Finley shook her hand. "You didn't see anything?"

"Not until Dr. Kirby fell." Tricia gestured to her control panel. "I was able to pan and zoom every camera in the area, but I couldn't find the shooter."

"He probably blended in with the students coming and going. We'll need to comb through each one of your feeds. You do record them, don't you?"

"Each video-camera feed goes to an array of hard drives. It's automatically kept for forty-eight hours, but within that time we can preserve any recordings indefinitely."

"Tell me you did that."

"Of course. The minute we realized what had happened, we locked all the recordings down." The woman and Detective Gonzalez shared a quick look.

Trouble. "So what's the problem?"

Gonzalez grimaced. "The recordings are gone."

"What?"

"They're gone. Wiped clean."

Finley turned back to Tricia. "How?"

"I don't know. We lost six camera feeds from three different hard drives. Only in the area where your shooter was."

"The recorders were sabotaged?"

Tricia bit her lip. "If they were, someone sure knew how to cover their tracks. The machines are in a locked closet at the end of the hall. The closet door and the recorders don't appear to have been tampered with. And the recorders work fine—it's just that we're missing everything from a few hours before and after the shooting. Whoever did it had to know just what machines to target."

Finley cursed under his breath. "Who has access to that closet?"

Gonzalez answered. "Only the head of campus security.
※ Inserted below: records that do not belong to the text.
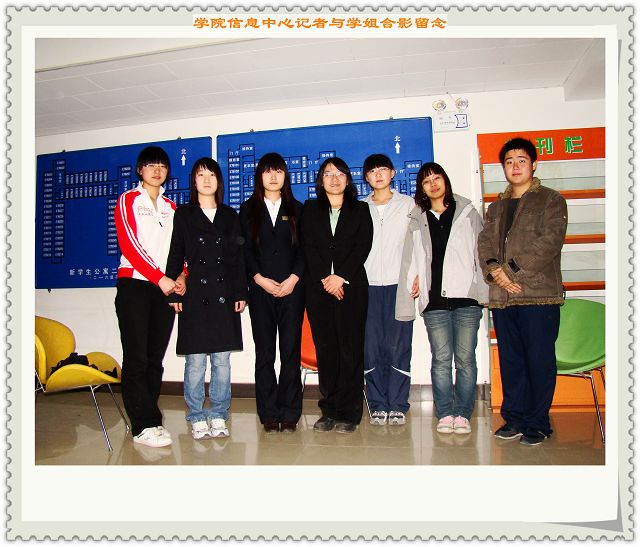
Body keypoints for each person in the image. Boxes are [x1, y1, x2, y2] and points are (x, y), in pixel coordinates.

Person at [477, 137, 568, 446]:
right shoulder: (496, 207)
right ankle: (514, 418)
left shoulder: (551, 200)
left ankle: (538, 422)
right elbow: (485, 243)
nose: (515, 166)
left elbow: (549, 242)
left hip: (537, 295)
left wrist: (510, 270)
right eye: (509, 162)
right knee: (512, 360)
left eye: (521, 160)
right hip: (503, 298)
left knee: (538, 360)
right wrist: (496, 272)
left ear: (534, 164)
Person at [396, 162, 488, 435]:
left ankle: (463, 414)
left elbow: (481, 252)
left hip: (466, 298)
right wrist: (414, 280)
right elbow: (410, 257)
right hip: (434, 300)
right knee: (441, 359)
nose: (433, 184)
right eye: (427, 181)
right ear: (421, 188)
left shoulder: (467, 211)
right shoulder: (418, 217)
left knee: (466, 359)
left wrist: (482, 291)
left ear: (445, 180)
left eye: (437, 178)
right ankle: (445, 413)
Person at [165, 157, 247, 440]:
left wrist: (241, 292)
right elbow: (176, 252)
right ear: (194, 181)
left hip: (224, 295)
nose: (207, 180)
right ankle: (197, 415)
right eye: (201, 175)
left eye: (211, 175)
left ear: (218, 181)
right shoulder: (184, 214)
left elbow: (237, 258)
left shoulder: (230, 215)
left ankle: (219, 413)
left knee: (222, 361)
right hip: (195, 295)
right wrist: (173, 291)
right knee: (196, 362)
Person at [114, 145, 184, 448]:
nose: (157, 171)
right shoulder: (128, 200)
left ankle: (151, 419)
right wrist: (160, 277)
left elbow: (179, 248)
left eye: (162, 166)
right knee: (137, 357)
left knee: (155, 358)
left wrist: (181, 276)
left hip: (164, 289)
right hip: (135, 285)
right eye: (151, 165)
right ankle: (142, 425)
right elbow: (130, 244)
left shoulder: (171, 207)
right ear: (140, 170)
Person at [301, 157, 373, 433]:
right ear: (321, 180)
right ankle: (329, 411)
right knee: (327, 351)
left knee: (350, 350)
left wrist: (340, 276)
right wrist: (326, 279)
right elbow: (307, 246)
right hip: (319, 290)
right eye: (328, 174)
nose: (334, 179)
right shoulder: (310, 209)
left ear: (347, 179)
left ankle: (350, 413)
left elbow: (362, 245)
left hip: (352, 288)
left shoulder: (360, 209)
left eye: (340, 173)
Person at [239, 152, 305, 434]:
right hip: (260, 290)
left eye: (278, 171)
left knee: (290, 352)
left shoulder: (298, 208)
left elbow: (304, 249)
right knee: (265, 352)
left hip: (293, 290)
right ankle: (268, 412)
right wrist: (258, 278)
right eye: (268, 171)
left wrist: (294, 278)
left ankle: (290, 413)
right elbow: (245, 249)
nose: (273, 176)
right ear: (260, 177)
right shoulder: (248, 209)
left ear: (285, 175)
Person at [361, 153, 415, 426]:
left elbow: (418, 243)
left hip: (399, 285)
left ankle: (398, 404)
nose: (379, 174)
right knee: (371, 347)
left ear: (393, 173)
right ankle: (378, 404)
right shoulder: (359, 207)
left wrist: (416, 275)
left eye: (383, 169)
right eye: (373, 171)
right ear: (366, 177)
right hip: (367, 286)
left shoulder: (409, 205)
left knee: (398, 346)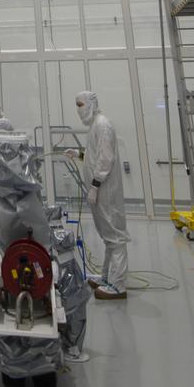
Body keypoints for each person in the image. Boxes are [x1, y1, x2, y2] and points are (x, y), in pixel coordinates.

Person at [66, 91, 130, 300]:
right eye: (77, 105)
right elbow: (95, 156)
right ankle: (107, 278)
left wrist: (94, 185)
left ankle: (119, 286)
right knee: (108, 237)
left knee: (115, 237)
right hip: (99, 190)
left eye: (81, 104)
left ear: (92, 103)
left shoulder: (103, 124)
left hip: (105, 191)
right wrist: (80, 154)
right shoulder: (95, 125)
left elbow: (106, 159)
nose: (79, 109)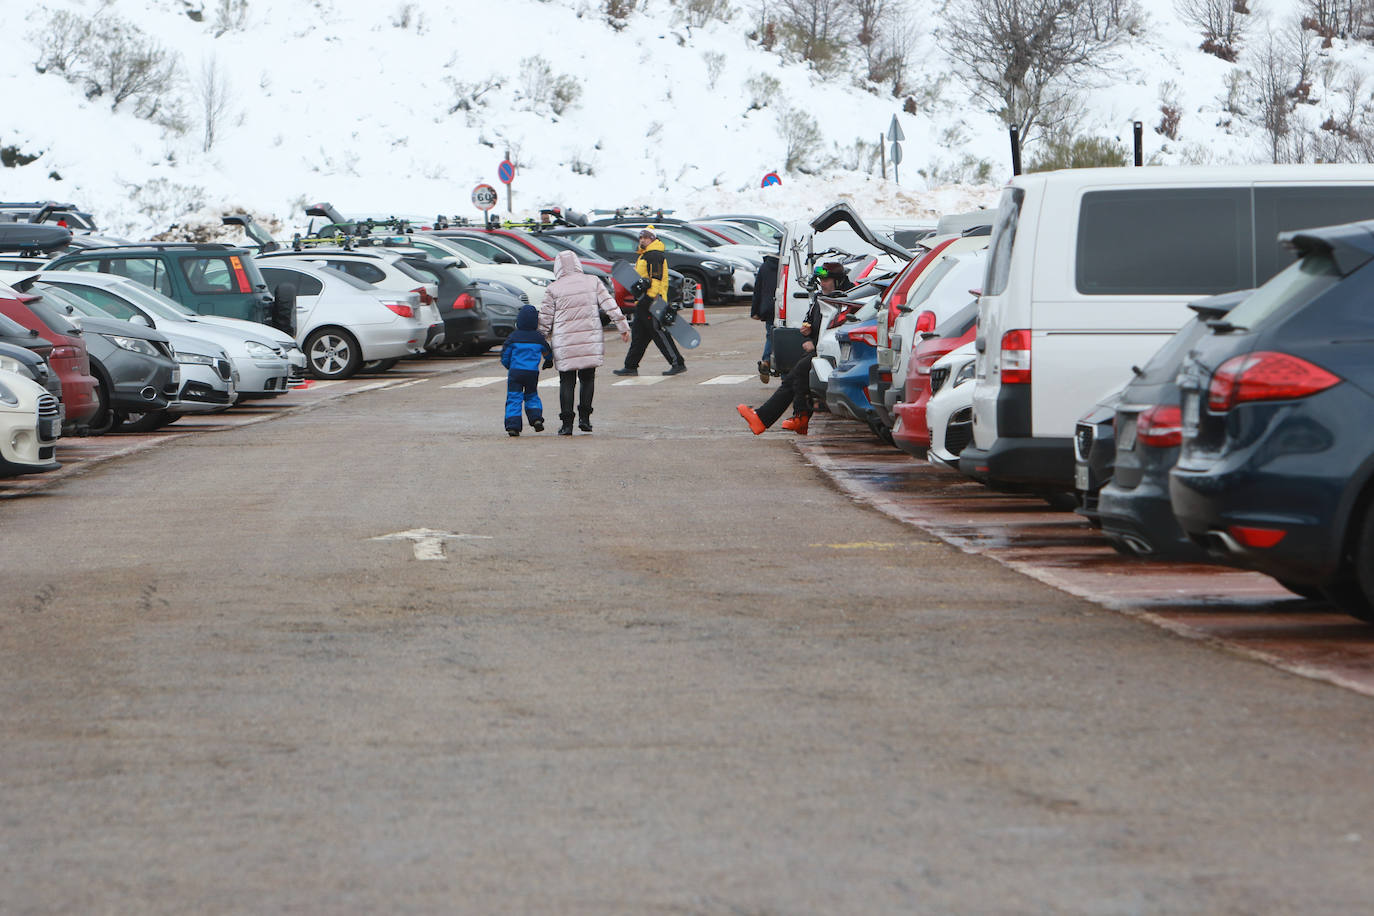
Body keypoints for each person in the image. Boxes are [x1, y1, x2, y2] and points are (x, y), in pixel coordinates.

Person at [737, 260, 852, 437]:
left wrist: (815, 341)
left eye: (827, 280)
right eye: (821, 280)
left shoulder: (847, 299)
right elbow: (815, 323)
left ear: (838, 281)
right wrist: (808, 331)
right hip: (821, 348)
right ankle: (783, 418)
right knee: (793, 377)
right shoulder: (823, 298)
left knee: (798, 372)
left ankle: (790, 417)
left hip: (832, 350)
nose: (823, 284)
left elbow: (841, 328)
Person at [539, 250, 631, 435]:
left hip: (565, 342)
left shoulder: (554, 288)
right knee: (587, 379)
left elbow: (545, 318)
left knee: (567, 381)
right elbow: (609, 304)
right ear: (578, 264)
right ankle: (585, 419)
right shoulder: (593, 281)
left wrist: (539, 341)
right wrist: (623, 326)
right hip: (589, 339)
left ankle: (566, 425)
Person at [613, 226, 686, 377]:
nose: (642, 240)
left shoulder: (654, 255)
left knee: (659, 333)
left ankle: (677, 363)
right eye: (640, 237)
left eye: (645, 237)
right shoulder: (645, 255)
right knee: (639, 335)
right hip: (643, 301)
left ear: (652, 239)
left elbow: (656, 278)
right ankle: (630, 366)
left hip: (653, 301)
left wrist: (649, 297)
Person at [500, 304, 554, 436]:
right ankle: (536, 418)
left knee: (514, 398)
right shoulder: (538, 337)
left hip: (516, 372)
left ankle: (513, 426)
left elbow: (505, 354)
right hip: (532, 373)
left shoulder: (513, 337)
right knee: (531, 395)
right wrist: (548, 361)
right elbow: (547, 352)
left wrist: (508, 365)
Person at [751, 247, 780, 384]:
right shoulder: (786, 265)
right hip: (782, 304)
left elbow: (757, 290)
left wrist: (754, 311)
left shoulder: (764, 267)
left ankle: (766, 361)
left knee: (770, 335)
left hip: (768, 307)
I've already talked to one of our tech guys, and he's clueless as the rest of us. He's familiar with this system, and he says no one could have done this without some high-level know-how. He says that even the company that designed it might have a problem pulling this off."

Finley pulled out his phone. "Okay. Then let's have somebody take a closer look at those machines. If it really takes high-level know-how, there can't be that many people capable of it. Let's figure out who could have done it and where they could have learned."

"Gotcha."

"And let's look at the camera feeds that were knocked out. If nothing else, it tells us where the shooter didn't want us to see. We'll focus our canvass on those areas and see if anybody saw something."